La diócesis creyó (o decidió creer) todo lo que el hombre les decía. “Por ahora estamos en un impasse: son alegatos y no admisiones”, escribieron en uno de los memorándums confidenciales donde relataron los hechos.
A Pease se le trató como si hubiera sido una especie de víctima: fue enviado a un retiro con terapias dictadas por la Iglesia. Al poco tiempo después, lo hicieron regresar y siguió ejerciendo como pastor otros 7 años.
Según el informe, un grupo de “al menos cuatro curas depredadores” había establecido vínculos emocionales con un grupo de infantes y los usó como vehículo para abusar de ellos de las maneras más violentas. Uno de ellos fue obligado a pararse desnudo en una cama de la rectoría, donde lo hicieron posar como cristo para el placer de los curas.
El niño fue fotografiado en aquella pose, y las imágenes pasaron a engrosar la colección de pornografía infantil que los curas habían armado a lo largo de años y que compartían con varios funcionarios eclesiásticos.
“Comparto tu dolor”
El sacerdote Thomas Skotek pertenecía a la diócesis de Scranton, un lugar donde el jurado nombró a 59 hombres como responsables de abusos sexuales a menores. En particular, Skotek violó a una joven y la embarazó. Luego, el mismo sujeto arregló todo para obligar a la chica a hacerse un aborto.
Apenas el obispo James Timlin supo de la situación, le escribió una afectuosa carta a Skotek. “Este es un momento muy difícil en tu vida y me doy cuenta de lo amargo que es esto. Yo también comparto tu dolor”, le decía al sacerdote. El mismo Timlin jamás se dignó a escribirle algo a la chica que había sido violada y obligada a abortar clandestinamente por Skotek.
EL procurador general del estado, Josh Shapiro, aseguró que estos casos “demuestran claramente que hubo un abuso corrupto y desmedido.

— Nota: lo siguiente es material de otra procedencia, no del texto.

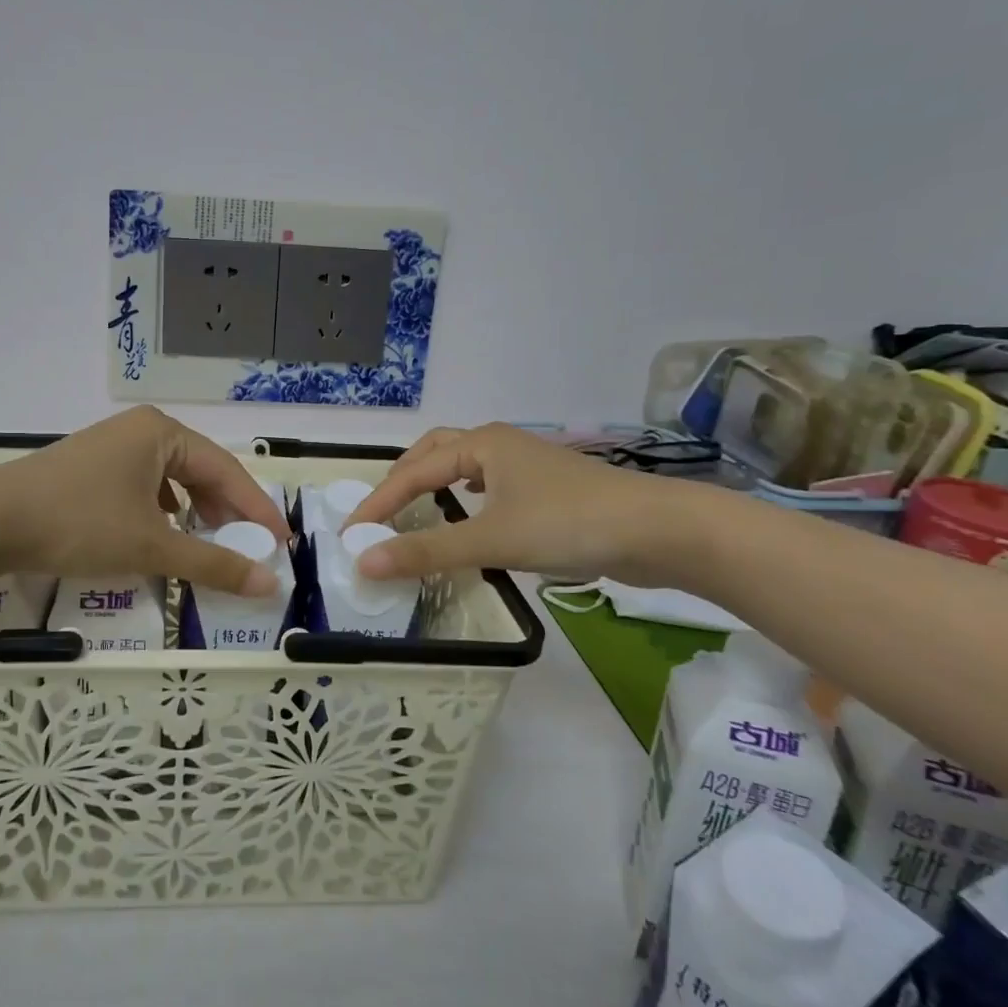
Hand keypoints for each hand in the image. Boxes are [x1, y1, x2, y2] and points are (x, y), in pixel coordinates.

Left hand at [0, 406, 291, 595]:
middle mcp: (142, 430)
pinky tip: (164, 533)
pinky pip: (145, 486)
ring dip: (196, 512)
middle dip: (227, 511)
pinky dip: (164, 512)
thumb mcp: (152, 546)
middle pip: (201, 471)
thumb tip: (267, 584)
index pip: (227, 471)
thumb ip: (214, 563)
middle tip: (251, 547)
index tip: (283, 543)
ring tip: (212, 543)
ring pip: (172, 479)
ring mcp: (114, 446)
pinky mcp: (92, 467)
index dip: (257, 509)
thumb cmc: (81, 523)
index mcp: (164, 433)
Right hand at [343, 423, 702, 584]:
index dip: (379, 503)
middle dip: (404, 479)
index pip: (413, 472)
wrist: (657, 531)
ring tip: (414, 511)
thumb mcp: (491, 540)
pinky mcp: (546, 491)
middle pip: (436, 453)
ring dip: (435, 486)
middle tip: (381, 511)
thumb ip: (426, 551)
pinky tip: (470, 518)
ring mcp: (526, 466)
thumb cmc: (568, 523)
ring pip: (465, 469)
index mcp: (481, 444)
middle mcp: (499, 445)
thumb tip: (363, 562)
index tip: (350, 534)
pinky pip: (490, 488)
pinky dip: (466, 499)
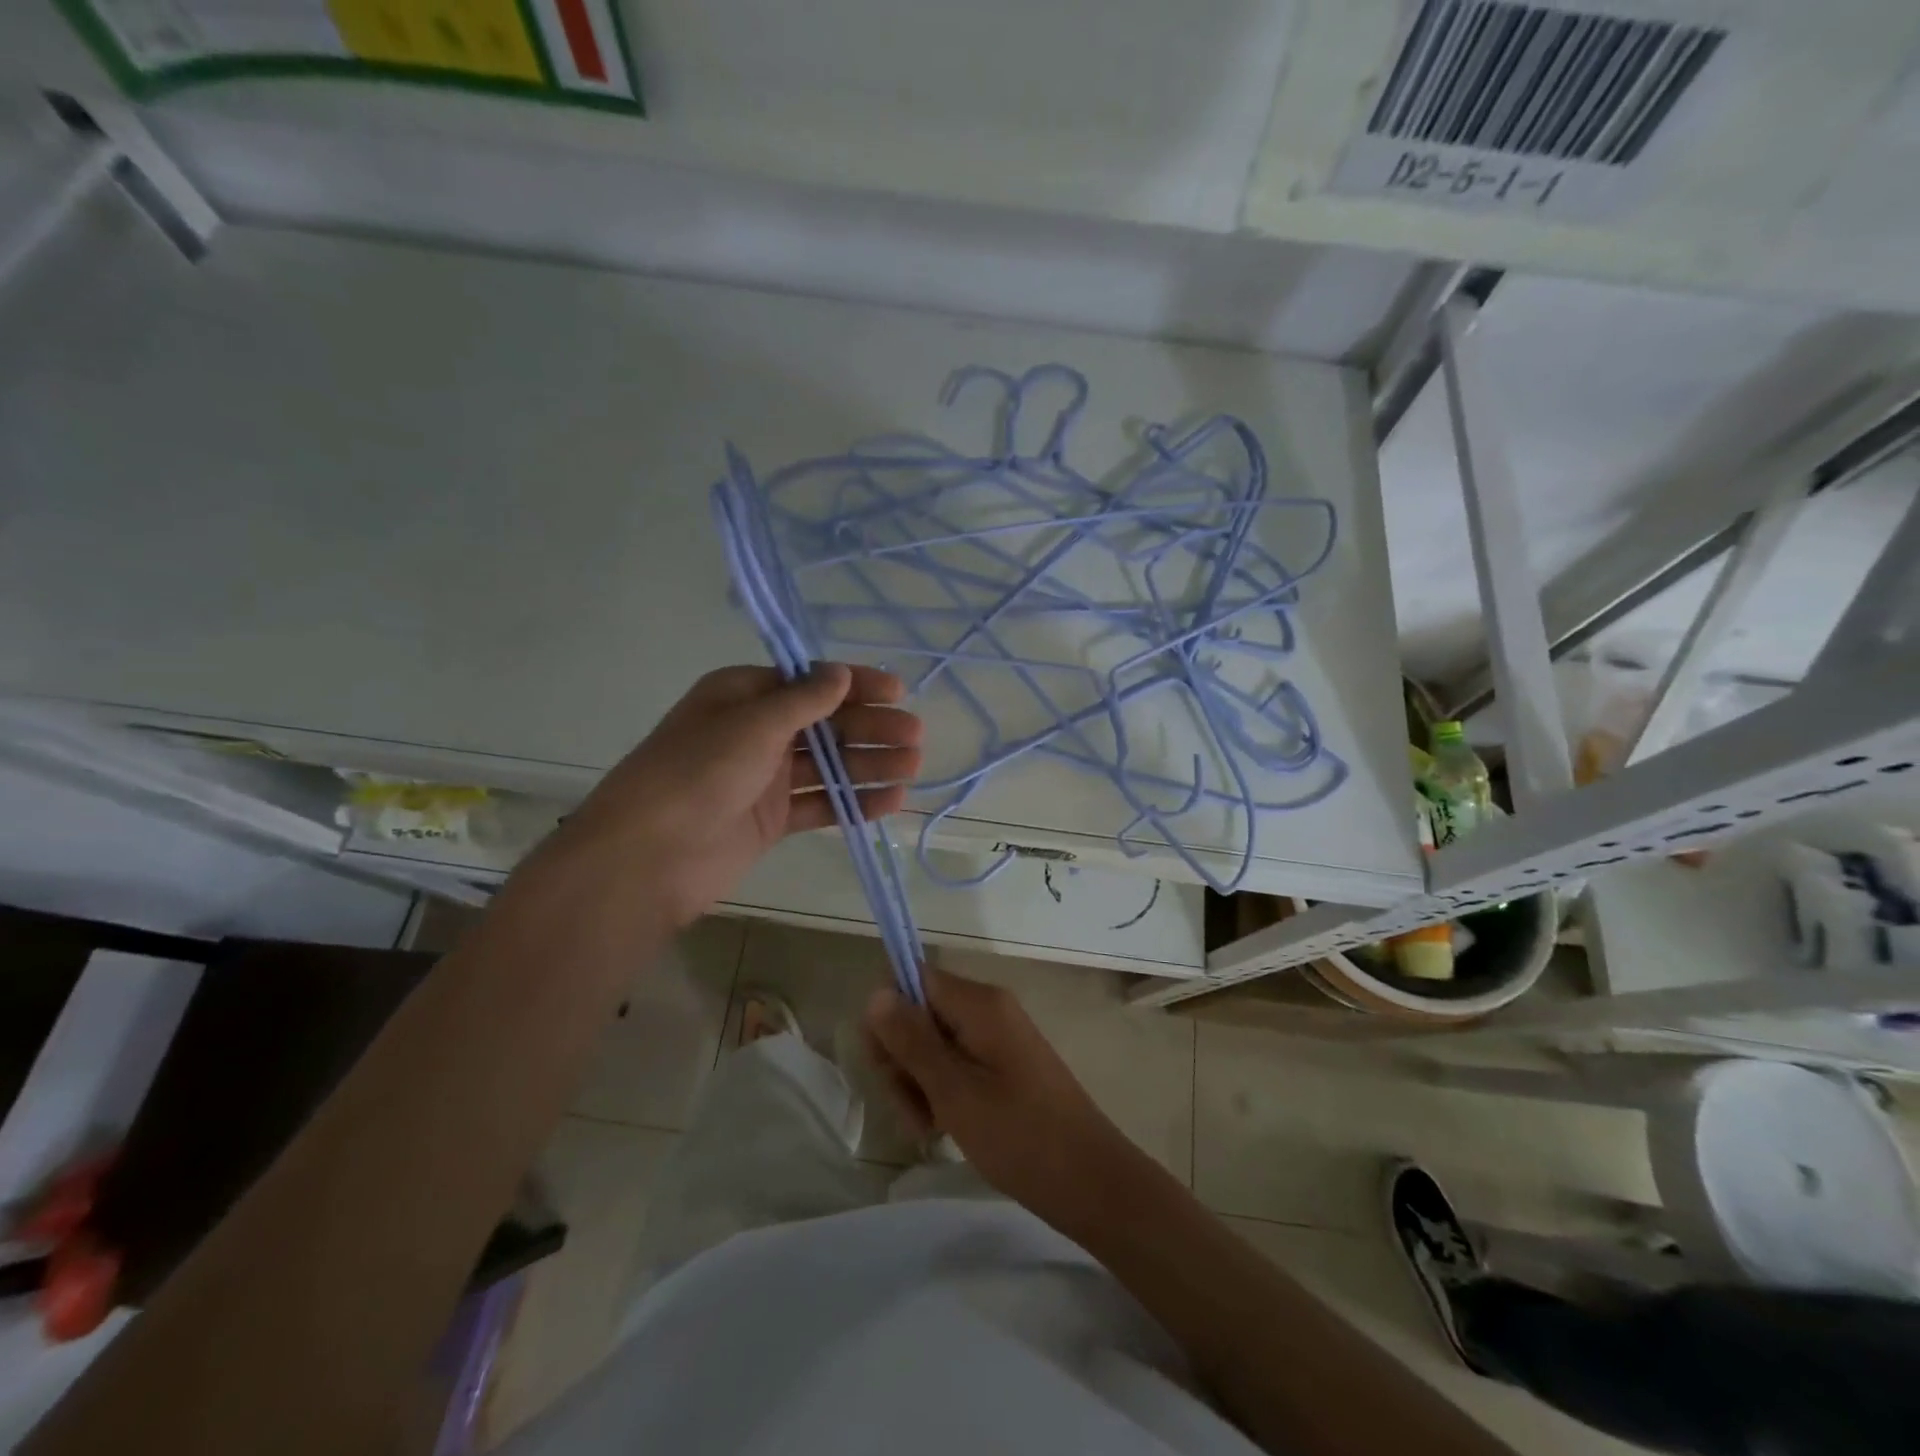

El patrón fue de abuso, negación y encubrimiento”. Este modo de operar, demuestran los archivos revelados, es algo ya instaurado en esta sede de la Iglesia. Y, viendo el actuar en otros casos similares alrededor del mundo, es una práctica común dentro de la institución religiosa.
Lo peor para Shapiro es que es casi seguro que no todas las víctimas ni culpables estén presentes en ese informe. Es probable que no todas las víctimas hayan denunciado, por miedo al poder de la Iglesia encubridora, y que más de algún sacerdote violador ande libre para conseguir nuevas víctimas.